Look on the flip-side. You don’t get the time, and you think it’s fine if you don’t give publishers a reason as to why you didn’t read the book. What happens now? Not only have you taken an opportunity away from someone else, but you’ve also broken the trust of the person who approved your request. From now on, you are no longer reliable and will perhaps not be approved for the next title you request from a publisher.
It’s your life and your choices, but you also have a responsibility.
Look, I get it. I’m making it seem like the ARC business is a crazy, twisted, cut-throat thing where you’ll get murdered or demolished if you don’t fulfill your end of the deal. I’m sorry, I don’t mean to sound this sinister. And it’s true that you have your own life and your own choices to think about, and that applies 110% when it comes to your space. Your blog, your websites, your personal life, your relationship are all yours to think about.
But when a publisher is involved, and when they hand you a product and you shrug it off, it is no better than stealing. It is a transaction. They give you an ARC, and you pay them back with feedback and publicity- it’s just how the industry works. If you don’t give them back feedback and publicity, you have stolen their product, period.
EDIT: I realize that people have gotten offended with my use of the word “stealing.” Again, it was not my intention to offend. Also, I mentioned above that bloggers are, in no way, obligated to review the books they request- no rule says that, which is why this post is called “etiquette” not “law.” My use of the word “stealing” was not meant in the strictest sense of the word; it was meant as something that I feel when I think about people requesting books, getting them and not holding up their end of the bargain. My opinion is my own.
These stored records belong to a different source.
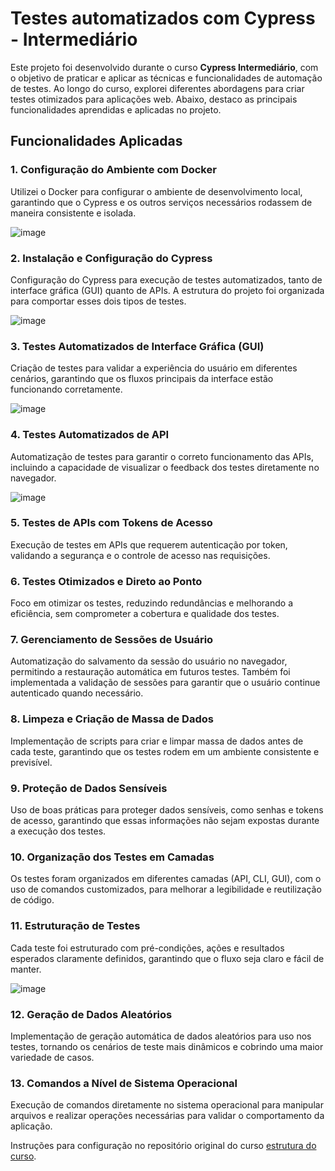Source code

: # Testes automatizados com Cypress - Intermediário

Este projeto foi desenvolvido durante o curso **Cypress Intermediário**, com o objetivo de praticar e aplicar as técnicas e funcionalidades de automação de testes. Ao longo do curso, explorei diferentes abordagens para criar testes  otimizados para aplicações web. Abaixo, destaco as principais funcionalidades aprendidas e aplicadas no projeto.

## Funcionalidades Aplicadas

### 1. Configuração do Ambiente com Docker
Utilizei o Docker para configurar o ambiente de desenvolvimento local, garantindo que o Cypress e os outros serviços necessários rodassem de maneira consistente e isolada.

![image](https://github.com/user-attachments/assets/7ec8194c-72b5-4465-99ee-2a5928c2ebe9)


### 2. Instalação e Configuração do Cypress
Configuração do Cypress para execução de testes automatizados, tanto de interface gráfica (GUI) quanto de APIs. A estrutura do projeto foi organizada para comportar esses dois tipos de testes.

![image](https://github.com/user-attachments/assets/5555f163-45eb-4bd7-90ba-924724aa94a1)


### 3. Testes Automatizados de Interface Gráfica (GUI)
Criação de testes para validar a experiência do usuário em diferentes cenários, garantindo que os fluxos principais da interface estão funcionando corretamente.

![image](https://github.com/user-attachments/assets/89e1535d-6040-433a-bca1-578fe182e8f5)


### 4. Testes Automatizados de API
Automatização de testes para garantir o correto funcionamento das APIs, incluindo a capacidade de visualizar o feedback dos testes diretamente no navegador.

![image](https://github.com/user-attachments/assets/099a21c0-e7cc-4911-a93c-6670f2106abe)


### 5. Testes de APIs com Tokens de Acesso
Execução de testes em APIs que requerem autenticação por token, validando a segurança e o controle de acesso nas requisições.

### 6. Testes Otimizados e Direto ao Ponto
Foco em otimizar os testes, reduzindo redundâncias e melhorando a eficiência, sem comprometer a cobertura e qualidade dos testes.

### 7. Gerenciamento de Sessões de Usuário
Automatização do salvamento da sessão do usuário no navegador, permitindo a restauração automática em futuros testes. Também foi implementada a validação de sessões para garantir que o usuário continue autenticado quando necessário.

### 8. Limpeza e Criação de Massa de Dados
Implementação de scripts para criar e limpar massa de dados antes de cada teste, garantindo que os testes rodem em um ambiente consistente e previsível.

### 9. Proteção de Dados Sensíveis
Uso de boas práticas para proteger dados sensíveis, como senhas e tokens de acesso, garantindo que essas informações não sejam expostas durante a execução dos testes.

### 10. Organização dos Testes em Camadas
Os testes foram organizados em diferentes camadas (API, CLI, GUI), com o uso de comandos customizados, para melhorar a legibilidade e reutilização de código.


### 11. Estruturação de Testes
Cada teste foi estruturado com pré-condições, ações e resultados esperados claramente definidos, garantindo que o fluxo seja claro e fácil de manter.

![image](https://github.com/user-attachments/assets/da851f21-8528-4c6f-b77b-ea29627398f6)


### 12. Geração de Dados Aleatórios
Implementação de geração automática de dados aleatórios para uso nos testes, tornando os cenários de teste mais dinâmicos e cobrindo uma maior variedade de casos.

### 13. Comandos a Nível de Sistema Operacional
Execução de comandos diretamente no sistema operacional para manipular arquivos e realizar operações necessárias para validar o comportamento da aplicação.


Instruções para configuração no repositório original do curso [estrutura do curso](./lessons/_course-structure_.md).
Choices are important- an integral part of what makes us intelligent creatures living on the earth, but responsibility is important too. When second parties are involved in a thing you are doing, it no longer becomes completely about personal choice. Objectivity and nuance can go a long way in life.
I’ve made pretty shoddy decisions, too.
Which is why I’m saying all this. I started off a Netgalley account, requested ARCs left and right with no filter, just because I wanted to read something not yet published. It brings you a good reputation on the blogging community. Safe to say that when I was approved for six or seven in a row, I didn’t have time to read them all. I read two, maybe three, and it all went downhill from that.
Which prompted me to request that my account get deleted, so I can start over with a better outlook on the website, on the industry, and how to better pace myself so that I can get what I want, and can give what publishers want in return. I made mistakes with ARCs- but I have started to fix them.
So what’s the best way to get and read ARCs?
Tips are incredibly important, and can do wonders if you’re just starting out in requesting ARCs. First of all, don’t do what I did. Request one or two books at a time. If you are approved, read them, and then request more. Pay attention to archive dates. When you’re approved for an ARC on Netgalley, send it directly to your Kindle. Once the title has been archived, you cannot download it, but you can provide feedback.
Pace yourself. If you read two books in a week, don’t request five that are releasing around the same time. Read the publisher’s profile and rubric for approval, and make sure you meet that criteria. And do not – for the love of God, the bookish community, chocolate and all things awesome – leave the feedback section blank, EVEN IF you have not read the book.